Requirement
Copy the records below word for word, everything from the very first line down to the line containing "returns value=70 unit=bpm", including that line. Leave the pictures out of your copy.

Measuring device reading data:
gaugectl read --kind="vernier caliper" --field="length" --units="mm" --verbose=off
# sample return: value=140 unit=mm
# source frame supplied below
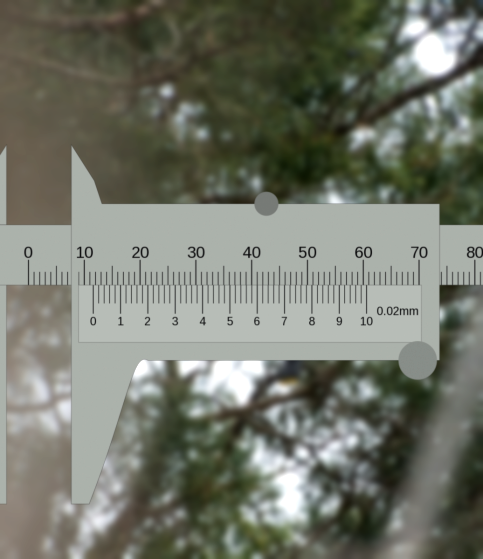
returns value=11.6 unit=mm
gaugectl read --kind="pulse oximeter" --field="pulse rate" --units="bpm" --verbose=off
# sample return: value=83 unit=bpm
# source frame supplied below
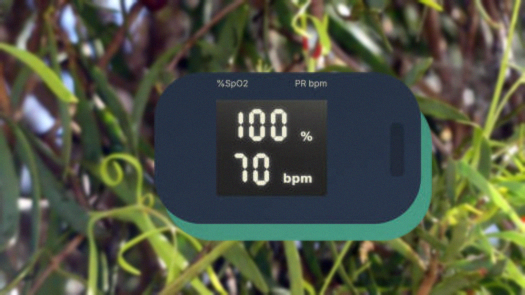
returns value=70 unit=bpm
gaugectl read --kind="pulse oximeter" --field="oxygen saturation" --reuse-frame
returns value=100 unit=%
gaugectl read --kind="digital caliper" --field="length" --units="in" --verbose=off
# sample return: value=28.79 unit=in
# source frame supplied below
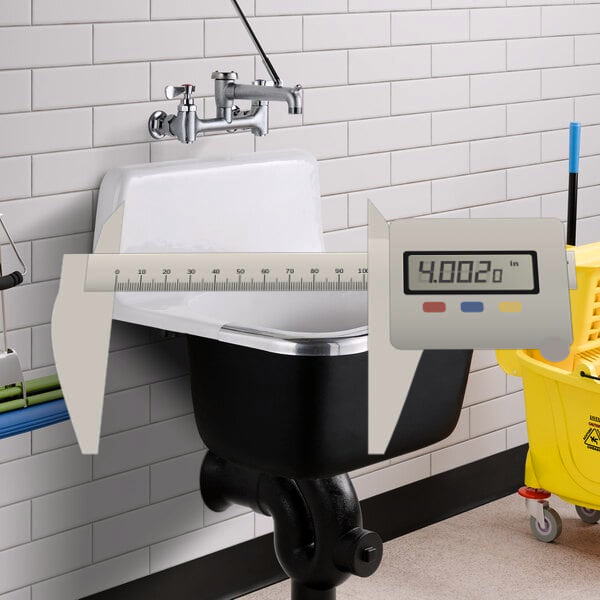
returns value=4.0020 unit=in
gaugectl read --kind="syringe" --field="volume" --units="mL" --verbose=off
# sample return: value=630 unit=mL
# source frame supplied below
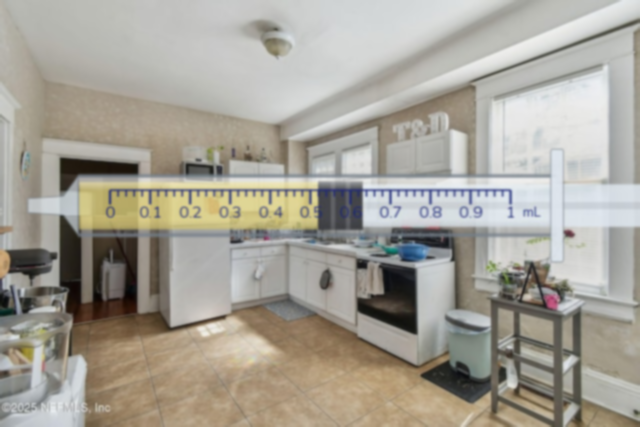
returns value=0.52 unit=mL
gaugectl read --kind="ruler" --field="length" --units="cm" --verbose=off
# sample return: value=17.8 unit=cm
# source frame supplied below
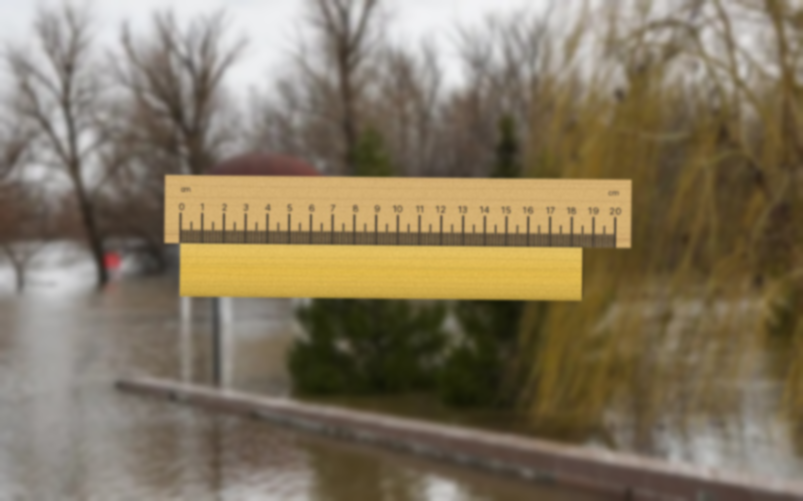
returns value=18.5 unit=cm
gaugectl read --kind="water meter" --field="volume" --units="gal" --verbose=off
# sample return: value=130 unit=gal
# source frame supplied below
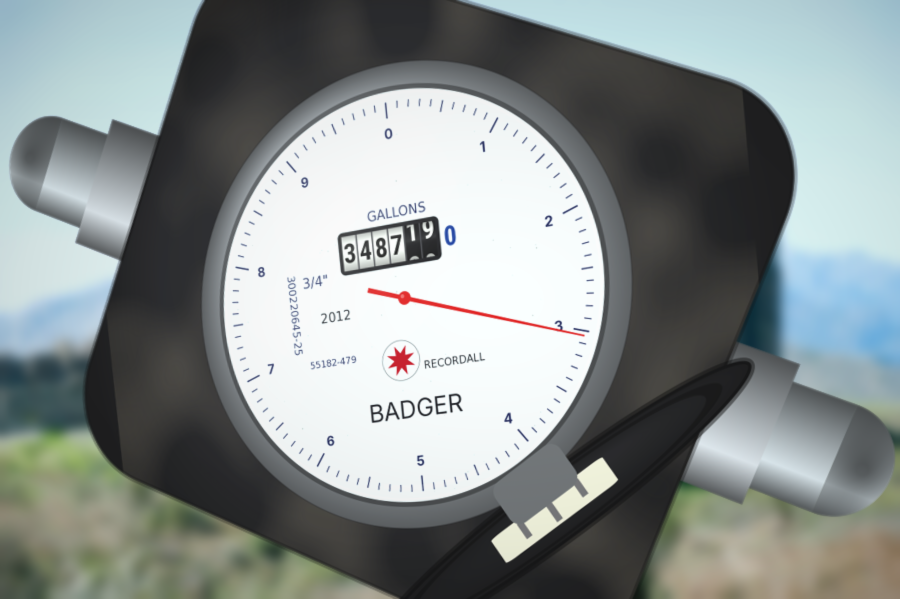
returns value=3487193.0 unit=gal
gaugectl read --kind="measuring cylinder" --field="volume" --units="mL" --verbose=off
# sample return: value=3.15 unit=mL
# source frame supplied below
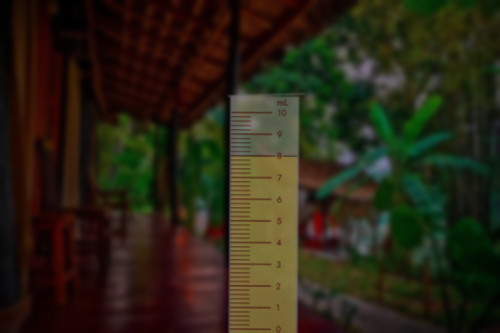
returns value=8 unit=mL
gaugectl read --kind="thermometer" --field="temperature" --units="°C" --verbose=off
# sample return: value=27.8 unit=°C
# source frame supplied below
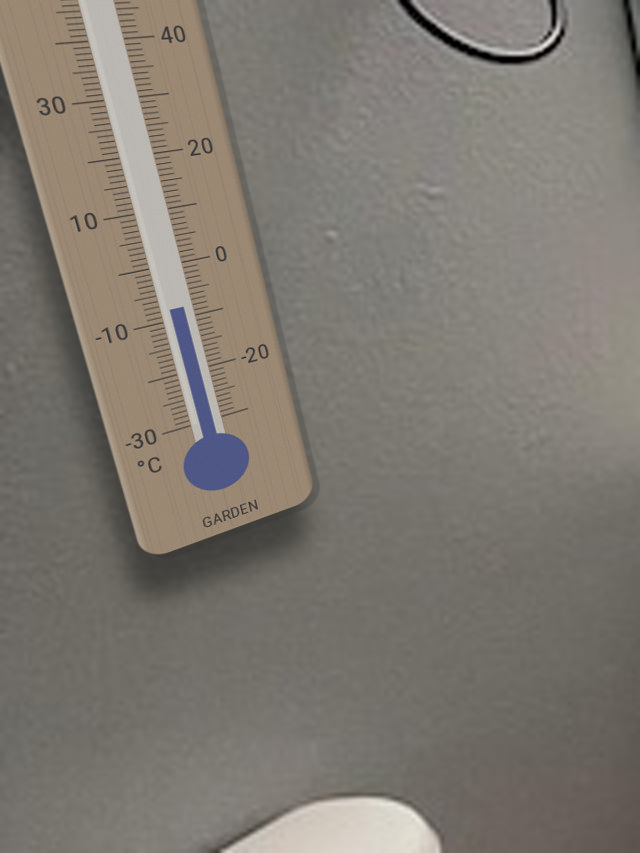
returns value=-8 unit=°C
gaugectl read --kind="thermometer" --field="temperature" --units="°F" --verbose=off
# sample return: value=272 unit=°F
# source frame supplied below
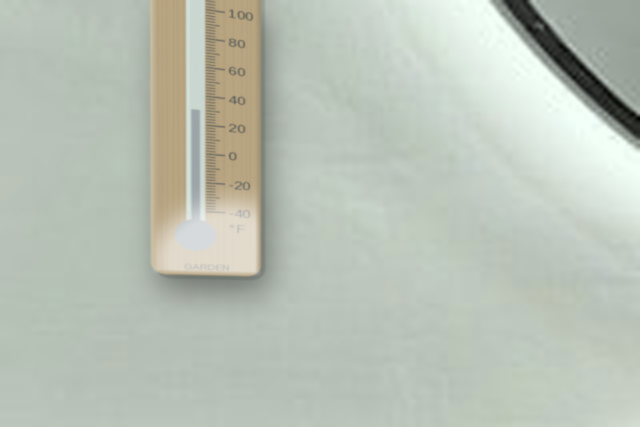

Problem solution
gaugectl read --kind="vernier caliper" --field="length" --units="mm" --verbose=off
# sample return: value=140 unit=mm
# source frame supplied below
returns value=11.6 unit=mm
gaugectl read --kind="pulse oximeter" --field="pulse rate" --units="bpm" --verbose=off
# sample return: value=83 unit=bpm
# source frame supplied below
returns value=70 unit=bpm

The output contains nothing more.